What This Means in Practice

A few implications worth sitting with:

Documentation is more important than it's ever been. If your institutional knowledge lives only in undocumented queries, you have a moat — but it's also a single point of failure. The goal should be to externalize it: comments in the SQL, data dictionaries, runbooks, onboarding guides. The moat should belong to the team, not just to the person who's been there longest.

Business fluency is the career differentiator. If you're early in a data career and thinking about where to invest your learning time, spend as much time understanding the business you support as you do learning technical tools. The tools change. Business context compounds.

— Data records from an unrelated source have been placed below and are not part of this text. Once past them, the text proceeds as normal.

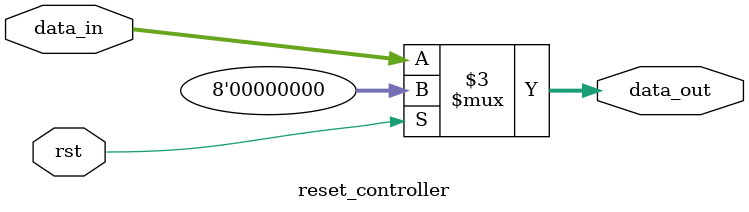
<source format=sv>
module and_gate_8bit_reset (
    input wire [7:0] a,    // 8位输入A
    input wire [7:0] b,    // 8位输入B
    input wire rst,        // 复位信号
    output wire [7:0] y    // 8位输出Y
);
    // 内部连线
    wire [7:0] and_result;
    
    // 实例化基本AND操作子模块
    basic_and_operator and_op (
        .a(a),
        .b(b),
        .result(and_result)
    );
    
    // 实例化复位控制子模块
    reset_controller rst_ctrl (
        .data_in(and_result),
        .rst(rst),
        .data_out(y)
    );
    
endmodule

// 基本AND操作子模块
module basic_and_operator (
    input wire [7:0] a,      // 8位输入A
    input wire [7:0] b,      // 8位输入B
    output wire [7:0] result // 8位AND结果
);
    // 参数化位宽，提高可重用性
    parameter WIDTH = 8;
    
    // 纯组合逻辑实现AND操作
    assign result = a & b;
    
endmodule

// 复位控制子模块
module reset_controller (
    input wire [7:0] data_in,  // 输入数据
    input wire rst,            // 复位信号
    output reg [7:0] data_out  // 带复位控制的输出数据
);
    // 参数化位宽和复位值
    parameter WIDTH = 8;
    parameter RESET_VALUE = {WIDTH{1'b0}};
    
    // 复位控制逻辑
    always @(*) begin
        if (rst) begin
            data_out = RESET_VALUE;
        end else begin
            data_out = data_in;
        end
    end
    
endmodule
</source>
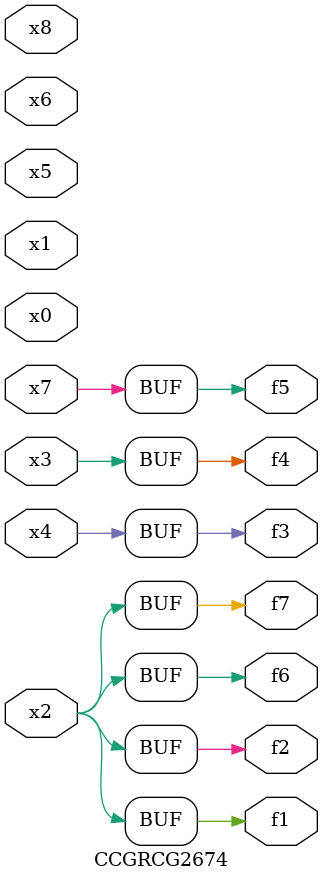
<source format=v>
module CCGRCG2674(
	input x0, x1, x2, x3, x4, x5, x6, x7, x8,
	output f1, f2, f3, f4, f5, f6, f7
);
	assign f1 = x2;
	assign f2 = x2;
	assign f3 = x4;
	assign f4 = x3;
	assign f5 = x7;
	assign f6 = x2;
	assign f7 = x2;
endmodule

</source>
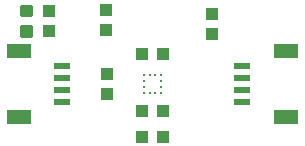
<source format=gtp>
G04 EAGLE Gerber RS-274X export*
G75*
%MOMM*%
%FSLAX34Y34*%
%LPD*%
%INSolderpaste Top*%
%IPPOS*%
%AMOC8*
5,1,8,0,0,1.08239X$1,22.5*%
G01*
%ADD10R,2.000000X1.200000*%
%ADD11R,1.350000X0.600000*%
%ADD12R,1.100000X1.000000*%
%ADD13R,1.000000X1.100000*%
%ADD14C,0.300000*%
%ADD15R,0.275000X0.250000*%
%ADD16R,0.250000X0.275000*%


D10*
X14050Y155000D03*
X14050Y99000D03*
D11*
X50800Y142000D03*
X50800Y132000D03*
X50800Y122000D03*
X50800Y112000D03*
D12*
X135500Y104140D03*
X118500Y104140D03*
D10*
X239950Y99000D03*
X239950Y155000D03*
D11*
X203200Y112000D03*
X203200Y122000D03*
X203200Y132000D03*
X203200Y142000D03*
D13*
X39370Y171840D03*
X39370Y188840D03*
D14*
X23820Y185610D02*
X16820Y185610D01*
X16820Y192610D01*
X23820Y192610D01*
X23820Y185610D01*
X23820Y188460D02*
X16820Y188460D01*
X16820Y191310D02*
X23820Y191310D01*
X23820Y168070D02*
X16820Y168070D01*
X16820Y175070D01*
X23820Y175070D01*
X23820Y168070D01*
X23820Y170920D02*
X16820Y170920D01*
X16820Y173770D02*
X23820Y173770D01*
D13*
X87630Y173110D03*
X87630Y190110D03*
X177800Y169300D03*
X177800Y186300D03*
D12*
X135500Y152400D03*
X118500Y152400D03*
D13*
X88900Y135500D03*
X88900Y118500D03*
D12*
X118500Y82550D03*
X135500Y82550D03*
D15*
X134500Y124500D03*
X134500Y129500D03*
X119500Y129500D03*
X119500Y124500D03*
D16*
X134500Y134625D03*
X129500Y134625D03*
X124500Y134625D03*
X119500Y134625D03*
X119500Y119375D03*
X124500Y119375D03*
X129500Y119375D03*
X134500Y119375D03*
M02*

</source>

"Just write a query" is a misleading ask. When a stakeholder asks for a simple number, the complexity isn't in retrieving it — it's in knowing which definition of that number they actually need, which edge cases to exclude, and whether the source data is trustworthy for this particular use case. That's the real work.

SQL isn't going anywhere. It's too good at what it does, too deeply embedded in too many systems, and now too accessible to too many people for any single alternative to displace it. Its ubiquity is exactly what makes the knowledge embedded in it so durable.

The syntax is a solved problem. The business logic is the work.

And the business logic, it turns out, takes years to write.